Le ministre de la défense a chiffré ce matin à 50 MEUR la dépense liée à l'opération Serval. Il n'a pas détaillé plus avant ce chiffre sur France Inter, mais il s'agirait, selon le responsable, essentiellement de dépenses "logistiques". En fait, dans ce sujet qui fascine depuis à peu près le 4e jour du conflit (après avoir glosé sur "l'enlisement", il fallait bien trouver autre chose), il faut bien mesurer ce qui ressort du coût (une dépense déjà payée) et du surcoût (une dépense non prévue, liée à l'opex). Mais ne pas oublier d'additionner les chiffres non plus.
. Dans les surcoûts figurent les dépenses liées à la projection de matériel par des affrêteurs aériens. Le prix de l'heure de vol d'An-124 n'est pas la même selon les sociétés. ICS, qui a gagné un contrat avec l'armée française, pratiquerait des tarifs plus compréhensifs que ceux figurant dans l'accord Salis (1). Cette enveloppe, qui n'est pas chiffrée, est restée malgré tout contenue, du fait de l'apport de forces aériennes étrangères, essentiellement avec du C-17 (britanniques, canadien, américains). L'envoi du Dixmude (140 véhicules quand même, soit une vingtaine d'An-124, mais aussi 50 tonnes de munitions), puis d'un affrété à l'année (ce n'est pas gratuit, mais cela ne surcoûte pas non plus, car c'est une dépense forfaitaire), l'Eider, a permis aussi de contenir le volume de matériel roulant projeté par air, donc la facture.
. Dans les surcoûts, aussi, la projection du personnel. Là encore, le BPC a embarqué 500 militaires, c'est donc gratuit (le navire devait naviguer de toute façon). Par contre, selon l'EMA, il aura fallu pas moins de 50 VAM pour transporter les militaires de l'opération Serval. Les avions qui l'ont fait appartiennent à l'armée de l'air, et ils auraient aussi volé de toute façon, mais sans doute de façon nettement moins intensive. On peut aussi penser que d'autres relèves prévues sur d'autres théâtres n'ont pas pu être assurées. Notons le niveau d'engagement, puisque 50 VAM en 20 jours, cela en fait donc cinq tous les deux jours, avec seulement cinq Airbus (2) ! En tout cas, il aura fallu du carburant en plus.
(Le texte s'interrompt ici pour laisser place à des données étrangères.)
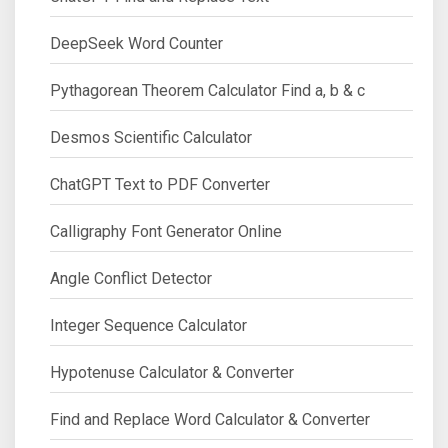
DeepSeek Word Counter
Pythagorean Theorem Calculator Find a, b & c
Desmos Scientific Calculator
ChatGPT Text to PDF Converter
Calligraphy Font Generator Online
Angle Conflict Detector
Integer Sequence Calculator
Hypotenuse Calculator & Converter
Find and Replace Word Calculator & Converter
. Le carburant, c'est le nerf de la guerre, pour les avions du Poitou, les VAB du 21e RIMa, ou les chasseurs de N'Djamena. Il est évident que le surge demandé par Serval impose un surcroît de carburant. Au registre des consommables, il faut aussi rajouter le coût des rechanges, des munitions, particulièrement des bombes. On a en tiré plus de 150. L'abrasion du potentiel des djihadistes était à ce prix : il a évidemment épargné le sang des soldats au sol. La surcharge demandée aux tankers du Bretagne aura ausi un coût sur les cycles de maintenance, et le potentiel de ces avions, rincés : celui de Harmattan commençait juste à être épongé...
. Et il y a un surcoût moins visible : celui des bonifications opex pour les militaires (ils sont donc 4300...), les pertes de matériel. Mais aussi le lancement de crashs program.
Bref, 50 MEUR, c'est vraiment un chiffre plancher.
(1) c'est ce qui avait motivé la sortie partielle de la France de cet accord.
(2) un calcul peut-être faussé, car dans ces VAM peuvent avoir été comptées des liaisons infra-théâtre.